1) Эмоция, вызываемая материалом, функционально подчиняется эмоции, вызываемой формой. Свойства материала и их аффективное действие низводятся до уровня простого субстрата надстраивающихся над ними эффектов формы. Теоретическое признание самоценности материала Выготский в анализе игнорирует. Конечное впечатление есть для него лишь статический результат оформления новеллы. Это та «легкость», которая выражена в названии новеллы, но не сама «двойственность» фабулы и сюжета – как нас заставляют ожидать диалектические посылки, не сам диссонанс «житейской тягости» содержания и «прозрачности» формы. В конечном счете Выготский недостаточно учитывает то сложное единство противоречивых впечатлений при «ощущении протекания... соотношения подчиняющего, конструктивного фактора с факторами подчиненными», – лишь постулируемое им (вслед за [Тыняновым 1924а: 10]) далее в книге [Выготский 1925: 279].
2) Выготский явно переоценивает значение композиции. Освобождение от угнетающего действия повествуемых житейских отношений, создающее эффект катарсиса, в бунинской новелле следует не столько из перестановки частей в сюжете, сколько из художественной организации самой фабулы. Фабула сама обладает организацией, которая вырывает «ужасное» (совращение, порочность, убийство, печаль и т. д.) из его непосредственной связи с жизненным опытом воспринимающего субъекта; она сама уже придает трагическим событиям легкую окраску, не снимая, однако, основного трагического тона.

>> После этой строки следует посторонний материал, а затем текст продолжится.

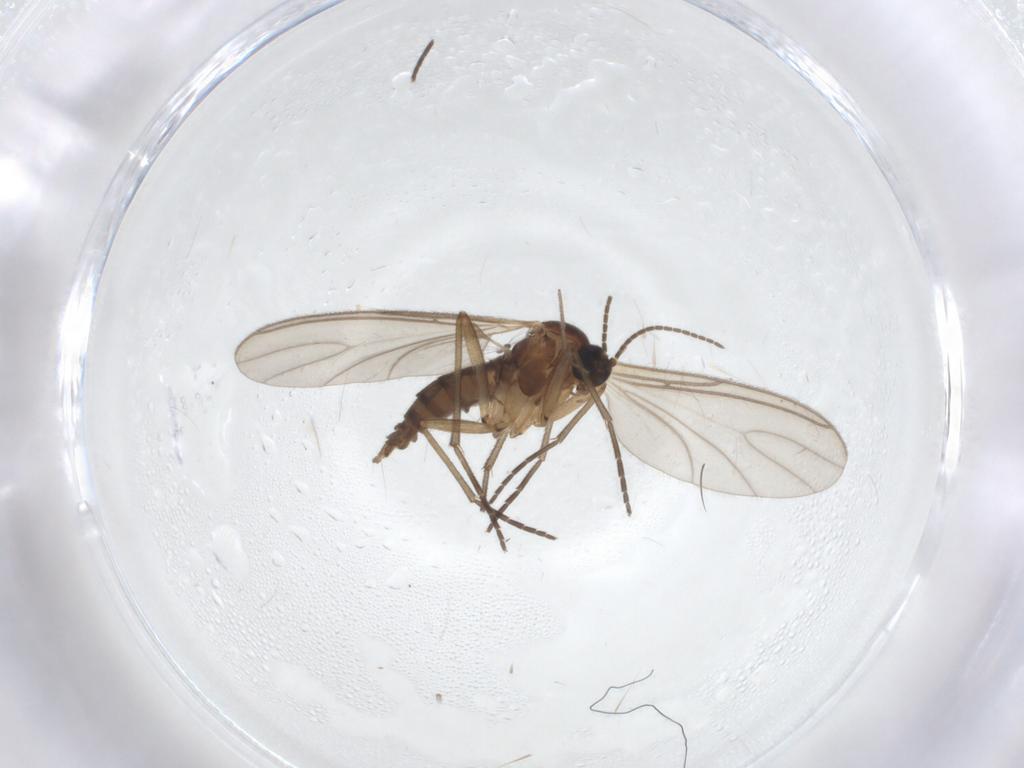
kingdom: Animalia
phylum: Arthropoda
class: Insecta
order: Diptera
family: Sciaridae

Даже и не анализируя здесь новеллу Бунина в подробностях, мы можем утверждать, что диалектика трагического и комического имеет обоснование уже в «материале». Строение сюжета, включающее в себя, помимо перестановки частей, сжатие и растяжение эпизодов и вербализацию, активизирует заложенную в фабуле симультанность противоположных эмоций. Как у формалистов, так и у Выготского недооценка значимости фабулы оборачивается переоценкой потенциала сюжета.
Б. Томашевский
Борис Томашевский с его «Теорией литературы» [1925] является на Западе наиболее авторитетным теоретиком проблемы фабулы и сюжета. Возникает, однако, вопрос, репрезентирует ли «более когерентная точка зрения» Томашевского [Тодоров 1971: 15] и предложенное им решение, обычно принимаемое за последнее, «каноническое» [Волек 1977: 142] слово русского формализма по проблеме «фабула – сюжет», подлинно формалистское мышление. Ханзен-Лёве [1978: 268] по праву считает, что ориентация Томашевского на тему как объединяющий принцип конструкции находится «в резком противоречии» как с имманентизмом ранней парадигматической модели формализма, так и с его более поздними синтагматическими и прагматическими моделями.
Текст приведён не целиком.